Même les décideurs politiques occidentaux qui prennent très au sérieux les menaces nucléaires de Poutine restent déterminés à ce que la Russie ne soit pas autorisée à utiliser le chantage nucléaire pour forcer la fin du soutien occidental à l’Ukraine. Cela laisse les décideurs sur une corde raide périlleuse. L’objectif est de fournir suffisamment de soutien à l’Ukraine pour permettre à Kyiv de vaincre les forces russes sans tenter le Kremlin de passer au nucléaire.

La difficulté avec cette politique est qu’elle a du mal à répondre à la question, comment voyons-nous exactement cette guerre se terminer ?

On parle beaucoup en Occident de la nécessité d’une défaite russe. Mais par là, quelques-uns entendent une reddition inconditionnelle. Au contraire, la guerre devra se terminer par une paix négociée, soit avec le régime de Poutine, soit avec son successeur.

Les objectifs de guerre du président russe ont déjà diminué de manière prometteuse. Il a commencé avec l’objectif de renverser le gouvernement de Volodymyr Zelensky à Kyiv – mais maintenant définit l’objectif comme la «libération» du Donbass.

Les États-Unis et leurs alliés occidentaux disent que la Russie doit être repoussée encore plus loin – au moins derrière les lignes d’où elle a envahi. Le gouvernement ukrainien, quant à lui, insiste sur le fait que la Russie doit être expulsée de toutes les terres ukrainiennes occupées. Cela inclut les parties du Donbass que la Russie occupait déjà avant l’invasion du 24 février ainsi que la Crimée, qui a été annexée en 2014.

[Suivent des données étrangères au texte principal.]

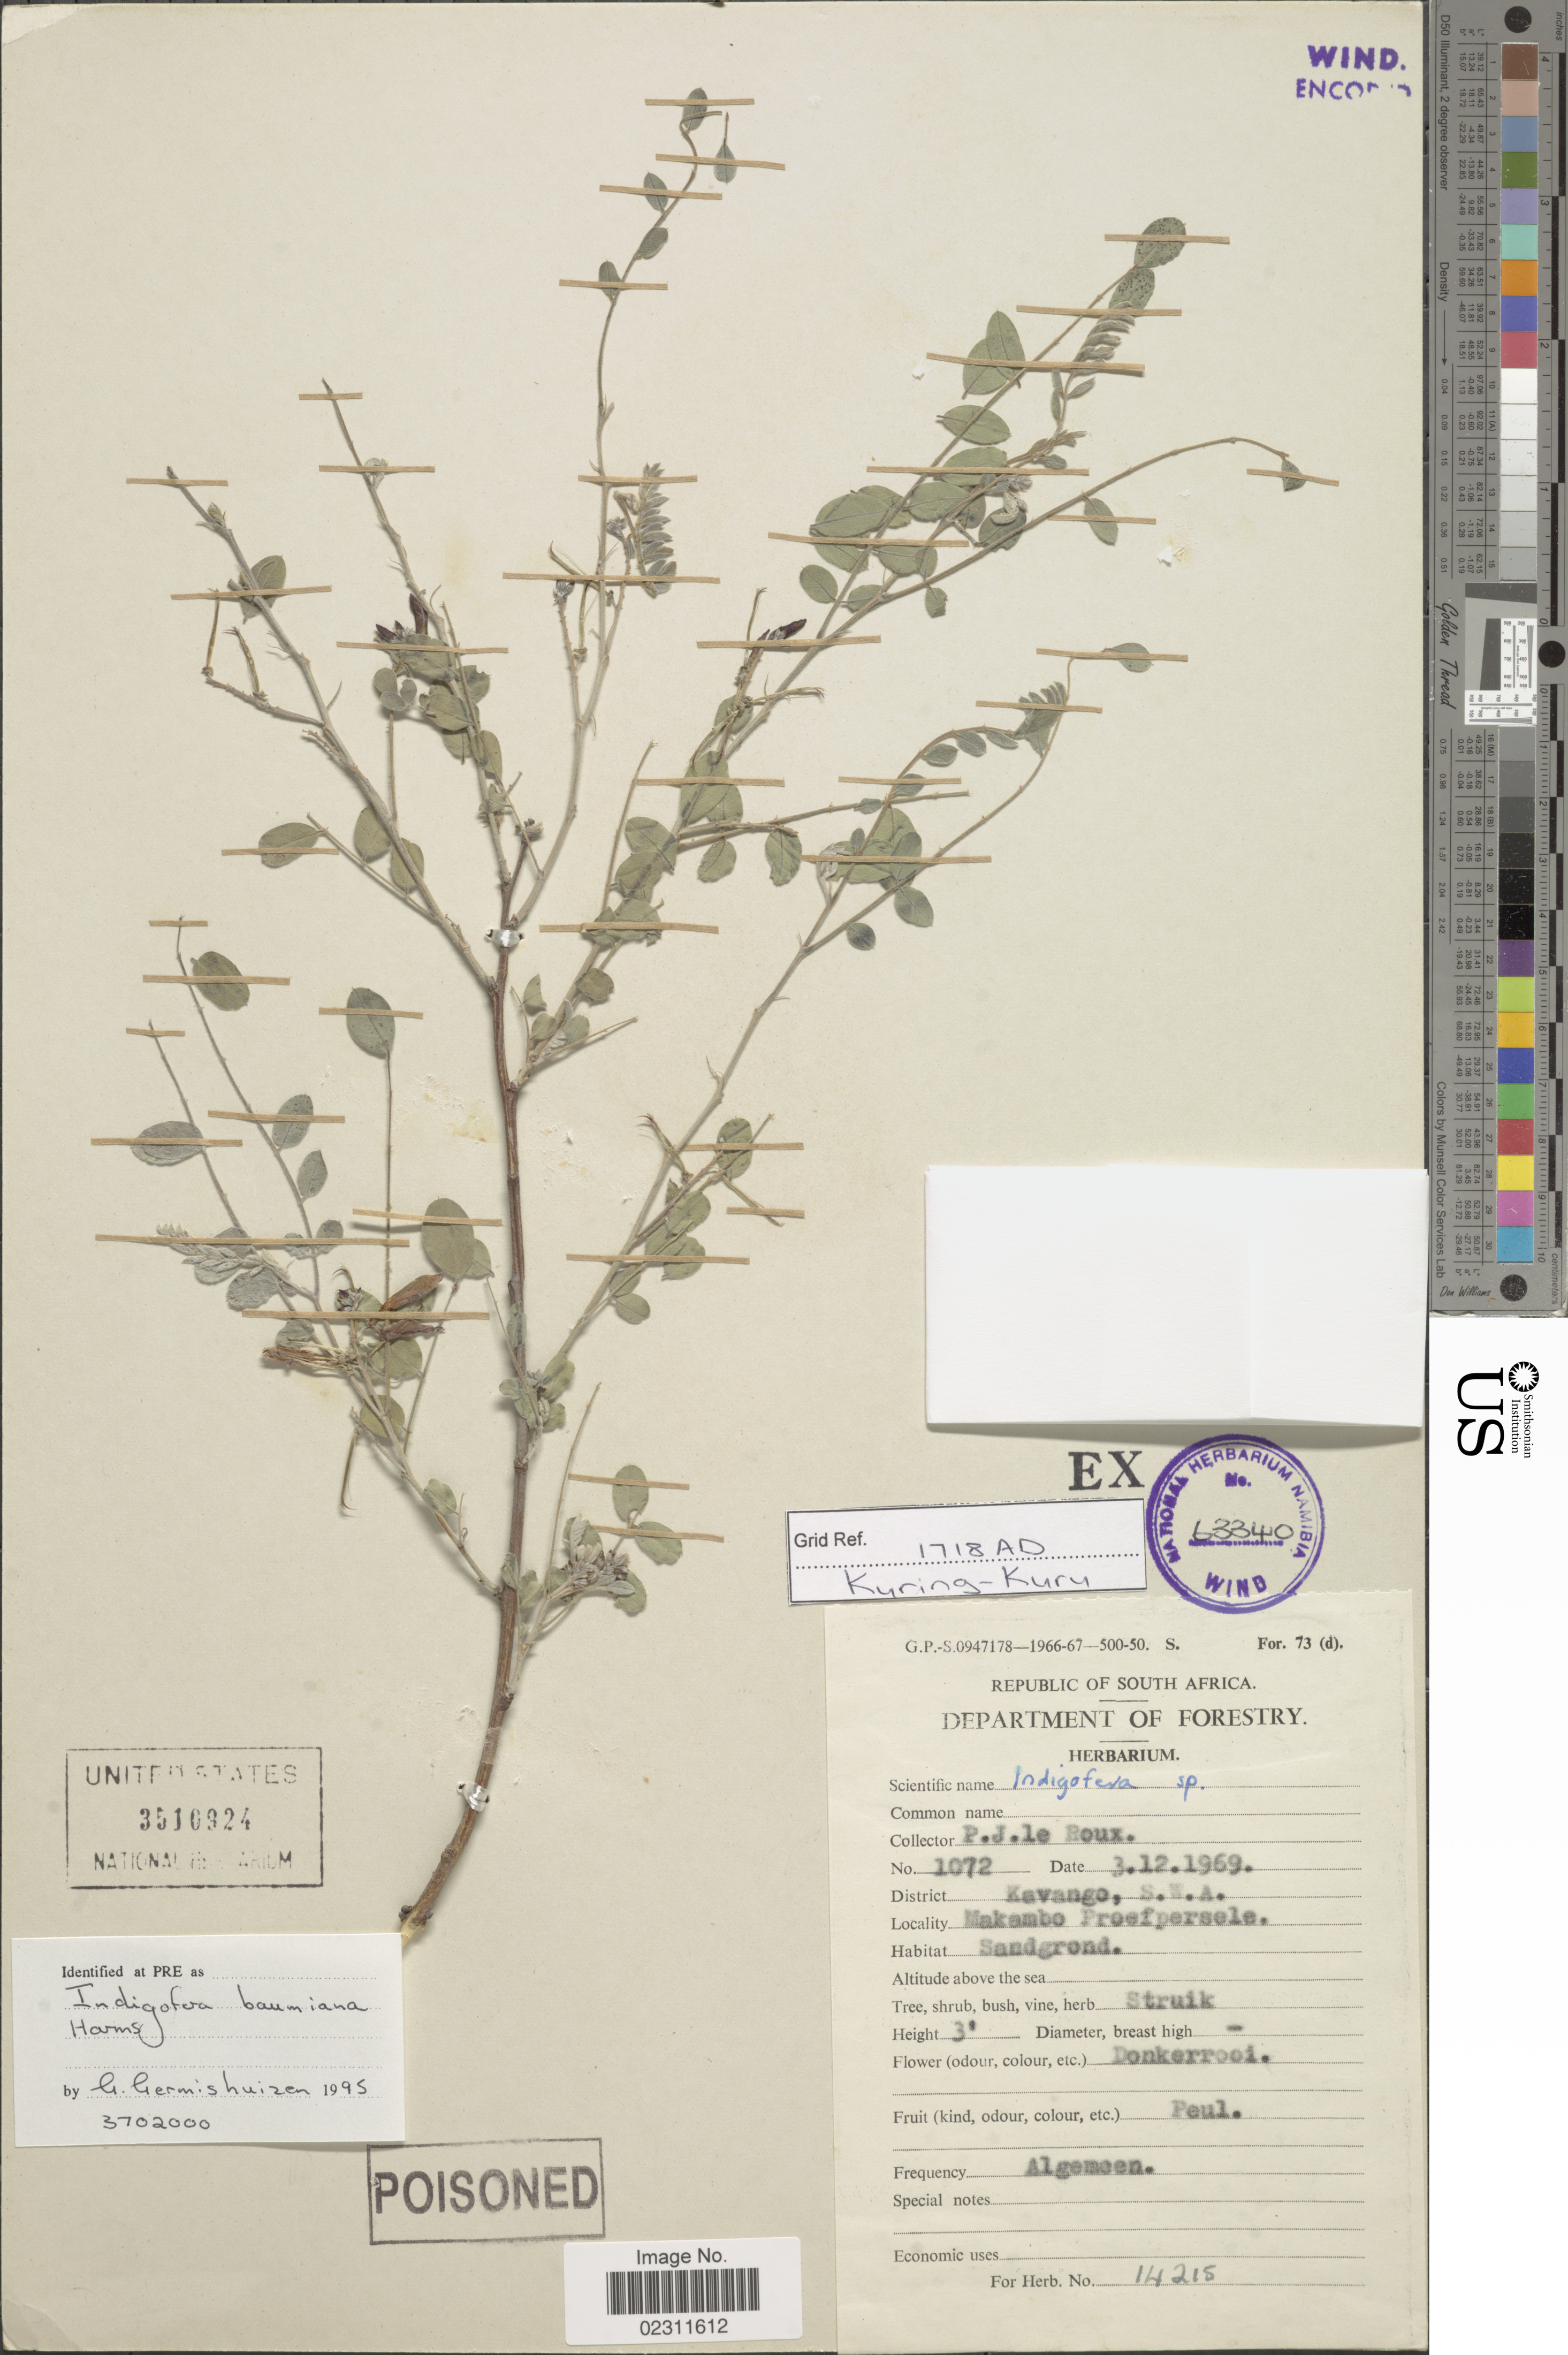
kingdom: Plantae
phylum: Tracheophyta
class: Magnoliopsida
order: Fabales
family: Fabaceae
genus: Indigofera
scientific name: Indigofera baumiana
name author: Harms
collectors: P. J. Roux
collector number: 1072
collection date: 1969-12-03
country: Namibia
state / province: Kavango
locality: S.W.A., Makambo Proefpersele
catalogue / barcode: US 3510924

Il est difficile d’imaginer que Poutine accepte même la position occidentale la moins radicale, car cela signifierait qu’il a sacrifié des milliers de vies sans aucun gain. Avec l’avancée des forces ukrainiennes, Kyiv n’est pas non plus pressée de se rendre à la table des négociations. Le statut héroïque dont jouit actuellement Zelenskyy – combiné à la répulsion envers la Russie – rend également difficile pour tout gouvernement occidental de faire pression sur Kyiv pour qu’il négocie maintenant.

Poutine pourrait-il simplement plier sa tente et partir ? Il existe des exemples de grandes puissances subissant une défaite à la guerre, sans utiliser leurs armes nucléaires. Cela s’est produit avec le retrait américain du Vietnam en 1973 et le retrait soviétique d’Afghanistan en 1988. Mais dans chaque cas, les États-Unis et l’URSS ont laissé derrière eux des régimes amis, quoique de courte durée, à Saigon et à Kaboul. Et ni Washington ni Moscou ne considéraient ces guerres amères comme existentielles.

Alors que la guerre d’Ukraine tourne mal et que les conscrits potentiels résistent à la conscription, le spectre qui commence à hanter la Russie est celui de 1917, lorsque la défaite militaire a conduit à la révolution. Mais le coup d’État bolchevique qui a suivi, la guerre civile et la dictature stalinienne soulignent que les troubles internes en Russie comportent leurs propres dangers.

Un parallèle non russe plus heureux pourrait être l’Argentine en 1982, lorsque la défaite dans la guerre des Malouines a discrédité le régime militaire qui a lancé l’invasion. La junte s’est effondrée et la démocratie s’est installée. Mais la junte argentine était moins robuste que le régime de Poutine et elle n’avait pas d’option nucléaire.

Beaucoup en Occident espèrent néanmoins une variante du résultat argentin – une défaite de Poutine, suivie de l’émergence d’un gouvernement russe plus acceptable et docile. Ce serait merveilleux, sans aucun doute. Mais espérer quelque chose ne le rend pas plus probable. Et la plupart des résultats alternatifs varient entre sombre et catastrophique.